Understanding Communication Faults in Parallel Computers

Joao Carreira, Diamantino Costa, Henrique Madeira, João Gabriel Silva

Fault-Tolerant Systems and Software, Ed. Ravi Mittal, C. Muthukrishana e V. Bhatkar, Narosa Publishing House, 1995, pp. 158-164

Abstract
This paper addresses the evaluation of the dependability properties of distributed memory parallel systems through fault injection. The most popular parallel computers are based on the distributed memory architecture where loosely coupled processors communicate by message-passing. Fault tolerance is an issue which increasingly concerns manufacturers and end users of these systems as the probability of occurrence of a fault increases with the number of components, and parallel machines can have up to thousands of nodes and complex interconnection media.
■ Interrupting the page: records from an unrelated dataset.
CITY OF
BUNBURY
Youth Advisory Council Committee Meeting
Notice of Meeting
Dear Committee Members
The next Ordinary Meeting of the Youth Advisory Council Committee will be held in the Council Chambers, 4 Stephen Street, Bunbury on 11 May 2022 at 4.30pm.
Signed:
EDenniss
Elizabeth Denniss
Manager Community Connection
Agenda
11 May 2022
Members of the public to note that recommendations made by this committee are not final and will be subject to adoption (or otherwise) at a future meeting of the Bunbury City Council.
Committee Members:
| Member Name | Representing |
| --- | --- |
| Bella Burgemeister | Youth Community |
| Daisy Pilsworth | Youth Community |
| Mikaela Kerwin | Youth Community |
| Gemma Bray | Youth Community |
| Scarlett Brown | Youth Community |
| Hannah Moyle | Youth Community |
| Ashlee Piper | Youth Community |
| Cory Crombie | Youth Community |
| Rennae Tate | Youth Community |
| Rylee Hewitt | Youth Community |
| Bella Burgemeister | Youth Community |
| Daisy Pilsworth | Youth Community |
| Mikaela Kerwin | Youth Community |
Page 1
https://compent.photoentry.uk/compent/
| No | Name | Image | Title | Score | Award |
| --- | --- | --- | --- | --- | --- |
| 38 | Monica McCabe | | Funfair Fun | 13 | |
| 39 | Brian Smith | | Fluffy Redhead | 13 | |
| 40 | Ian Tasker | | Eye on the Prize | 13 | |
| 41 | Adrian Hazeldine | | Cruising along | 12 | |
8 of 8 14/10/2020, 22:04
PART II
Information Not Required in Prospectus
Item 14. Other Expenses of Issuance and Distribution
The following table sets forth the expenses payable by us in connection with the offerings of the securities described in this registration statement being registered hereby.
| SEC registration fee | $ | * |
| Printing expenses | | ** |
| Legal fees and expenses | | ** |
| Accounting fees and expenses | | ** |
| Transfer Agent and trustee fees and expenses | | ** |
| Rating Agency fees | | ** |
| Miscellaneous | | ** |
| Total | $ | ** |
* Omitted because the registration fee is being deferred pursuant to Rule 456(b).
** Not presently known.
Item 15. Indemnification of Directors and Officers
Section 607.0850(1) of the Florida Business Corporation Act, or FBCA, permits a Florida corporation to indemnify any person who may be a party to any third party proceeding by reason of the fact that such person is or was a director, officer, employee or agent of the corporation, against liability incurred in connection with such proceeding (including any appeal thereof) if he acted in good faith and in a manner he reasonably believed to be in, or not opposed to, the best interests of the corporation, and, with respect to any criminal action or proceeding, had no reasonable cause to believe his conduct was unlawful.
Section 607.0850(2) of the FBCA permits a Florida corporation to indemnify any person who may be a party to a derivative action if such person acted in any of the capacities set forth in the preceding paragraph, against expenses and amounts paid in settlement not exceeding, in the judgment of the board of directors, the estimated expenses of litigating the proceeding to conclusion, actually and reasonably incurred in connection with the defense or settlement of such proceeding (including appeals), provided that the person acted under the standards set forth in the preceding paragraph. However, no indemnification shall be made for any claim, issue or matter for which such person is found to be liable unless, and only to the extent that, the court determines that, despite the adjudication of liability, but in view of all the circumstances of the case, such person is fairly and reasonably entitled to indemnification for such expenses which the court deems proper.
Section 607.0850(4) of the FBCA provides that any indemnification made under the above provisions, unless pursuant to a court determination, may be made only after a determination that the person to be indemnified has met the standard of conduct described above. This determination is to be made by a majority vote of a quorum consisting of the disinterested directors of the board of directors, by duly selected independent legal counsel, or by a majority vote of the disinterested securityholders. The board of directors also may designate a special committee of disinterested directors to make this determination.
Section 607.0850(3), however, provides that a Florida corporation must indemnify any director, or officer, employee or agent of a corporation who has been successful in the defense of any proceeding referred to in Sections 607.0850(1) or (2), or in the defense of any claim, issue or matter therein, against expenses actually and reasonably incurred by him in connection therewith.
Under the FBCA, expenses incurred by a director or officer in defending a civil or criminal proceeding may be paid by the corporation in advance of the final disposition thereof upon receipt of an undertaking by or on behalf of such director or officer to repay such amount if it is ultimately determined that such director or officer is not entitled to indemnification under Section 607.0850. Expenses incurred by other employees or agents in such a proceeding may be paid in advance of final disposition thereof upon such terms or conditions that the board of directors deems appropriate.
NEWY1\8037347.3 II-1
For the purpose of the validation of fault tolerance in these systems, both the processing nodes and the communication subsystem should be taken into account. This paper focus on the validation of communication subsystems and reports experiments conducted with the CSFI tool - Communication Software Fault Injector in a commercial parallel machine with no fault handling mechanisms. Two set of experiments have been performed: one using original applications, and another using the same applications in conjunction with an application level CRC mechanism for the messages. The outcome of the experiments was analysed focusing on those faults that caused the generation of wrong results by the application without any error being detected. These cases correspond to situations in which it would be virtually impossible to detect that the benchmark output was erroneous. The results obtained show the effectiveness of the CRC as an error detection mechanism and emphasise the need for robust communication protocols in parallel machines in order to achieve confidence in the applications results and suggest that the actual quest for performance in the parallel computing industry can only be effective if it is provided along with dependability.